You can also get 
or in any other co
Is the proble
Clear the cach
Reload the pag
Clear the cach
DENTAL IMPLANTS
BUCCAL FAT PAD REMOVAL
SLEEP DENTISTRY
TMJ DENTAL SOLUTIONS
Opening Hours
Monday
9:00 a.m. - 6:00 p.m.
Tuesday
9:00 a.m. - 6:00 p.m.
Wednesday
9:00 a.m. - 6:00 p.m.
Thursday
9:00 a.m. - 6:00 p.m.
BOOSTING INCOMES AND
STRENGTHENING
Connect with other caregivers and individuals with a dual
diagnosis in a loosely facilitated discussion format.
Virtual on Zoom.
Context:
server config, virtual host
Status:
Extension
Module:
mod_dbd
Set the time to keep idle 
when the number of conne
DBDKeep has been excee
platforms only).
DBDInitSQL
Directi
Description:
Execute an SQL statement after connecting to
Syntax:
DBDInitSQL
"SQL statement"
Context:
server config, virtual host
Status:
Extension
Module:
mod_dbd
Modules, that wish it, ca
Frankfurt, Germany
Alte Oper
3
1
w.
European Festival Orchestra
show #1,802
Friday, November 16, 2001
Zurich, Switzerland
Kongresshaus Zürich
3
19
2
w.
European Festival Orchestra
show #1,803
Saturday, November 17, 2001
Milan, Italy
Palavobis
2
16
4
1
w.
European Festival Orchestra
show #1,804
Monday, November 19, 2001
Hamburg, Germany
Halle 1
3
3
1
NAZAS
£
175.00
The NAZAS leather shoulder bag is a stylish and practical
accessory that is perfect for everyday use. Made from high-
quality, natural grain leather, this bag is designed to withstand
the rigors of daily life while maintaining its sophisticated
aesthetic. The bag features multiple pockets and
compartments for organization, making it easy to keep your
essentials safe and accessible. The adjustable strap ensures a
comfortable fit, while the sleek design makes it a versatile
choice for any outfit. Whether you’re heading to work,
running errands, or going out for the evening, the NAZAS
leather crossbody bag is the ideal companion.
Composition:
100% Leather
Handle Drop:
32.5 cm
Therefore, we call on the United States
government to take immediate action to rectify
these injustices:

+===+

Problem: No lines before the one containing "compartments for organization, making" belong in the answer; write out that line and each one after it exactly, through the end of the records.

Result for this task:
compartments for organization, making it easy to keep your
essentials safe and accessible. The adjustable strap ensures a
comfortable fit, while the sleek design makes it a versatile
choice for any outfit. Whether you’re heading to work,
running errands, or going out for the evening, the NAZAS
leather crossbody bag is the ideal companion.
Composition:
100% Leather
Handle Drop:
32.5 cm
Therefore, we call on the United States
government to take immediate action to rectify
these injustices:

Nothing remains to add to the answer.